Seeing all of these separate stories come together is the fun of the movie. Two of the characters are not who they say they are, two are hiding dangerous secrets. Poor Darlene is just trying to find a quiet place to practice for a gig she has the next morning. One character’s secret brings the dangerous Billy Lee, a Charles Manson-like figure who runs something of cult. None of the stories naturally intersect; the characters could have easily shown up on different days and been in and out with no trouble.

The problem is that the movie sets up all these interesting characters and stories, but ends up cutting off some interesting avenues early. I don’t mean to critique what I wish the movie was and not what it is, but I would have liked to see more of at least one or two characters that end up dead fairly early in the film. Other stories get disappointingly anticlimactic conclusions. That is also kind of the point, but in the end it leaves the movie feeling like it lacks a little punch.

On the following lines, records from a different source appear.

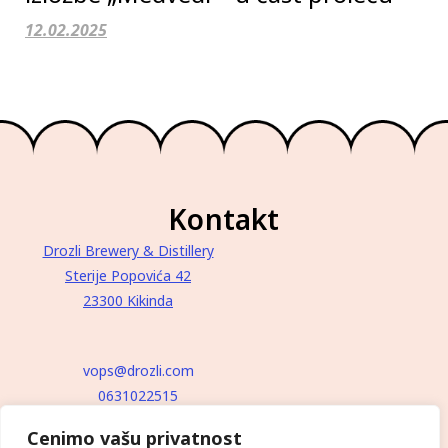
12.02.2025
Kontakt
Drozli Brewery & Distillery
Sterije Popovića 42
23300 Kikinda
vops@drozli.com
0631022515
Cenimo vašu privatnost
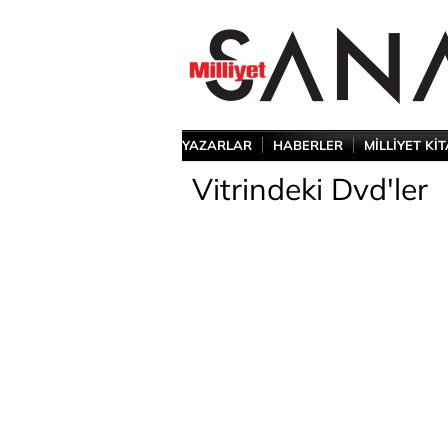
YAZARLAR
HABERLER
MİLLİYET Kİ
Vitrindeki Dvd'ler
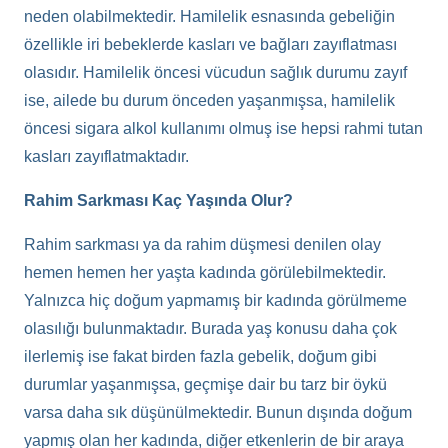
neden olabilmektedir. Hamilelik esnasında gebeliğin
özellikle iri bebeklerde kasları ve bağları zayıflatması
olasıdır. Hamilelik öncesi vücudun sağlık durumu zayıf
ise, ailede bu durum önceden yaşanmışsa, hamilelik
öncesi sigara alkol kullanımı olmuş ise hepsi rahmi tutan
kasları zayıflatmaktadır.
Rahim Sarkması Kaç Yaşında Olur?
Rahim sarkması ya da rahim düşmesi denilen olay
hemen hemen her yaşta kadında görülebilmektedir.
Yalnızca hiç doğum yapmamış bir kadında görülmeme
olasılığı bulunmaktadır. Burada yaş konusu daha çok
ilerlemiş ise fakat birden fazla gebelik, doğum gibi
durumlar yaşanmışsa, geçmişe dair bu tarz bir öykü
varsa daha sık düşünülmektedir. Bunun dışında doğum
yapmış olan her kadında, diğer etkenlerin de bir araya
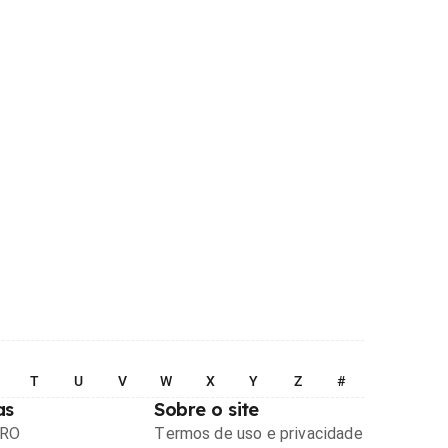
T
U
V
W
X
Y
Z
#
as
Sobre o site
PRO
Termos de uso e privacidade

Even minor characters make an impact thanks to the cast. Nick Offerman plays a character who dies during the opening credits, but he still makes an impact. The same goes for Shea Whigham as a prison doctor in a scene or two. The big one is Chris Hemsworth, who shows up in the back half as Billy Lee and infuses him with an unforgettable dangerous swagger. The main cast is great as well. Hamm has a special amount of smarm as the unctuous Laramie. Bridges is his usual excellence. The relative newcomers Cynthia Erivo and Lewis Pullman, who plays the concierge Miles, are highlights of the movie; they are the heart. Cynthia’s Darlene is determined despite all the crap that her life has flung at her, and is also capable of thinking on her feet; she is no damsel or rube to be taken in by the various characters. Miles is that sort of rube; he buys it all. He seems pathetic and things proceed to get worse and worse for him, but he never loses the kindness that he alone seems to possess.

Most of this movie is delightful, but there is a little something that is missing. It reminds me of the Hateful Eight, which also sees a group of unrelated people thrown together with deadly results. But that movie has some surprises in the last act that ramp up the drama. This movie spends most of its surprised early and at the end it plays out just like it seems like it will. It just doesn’t quite stick the landing at the end of an otherwise very entertaining film.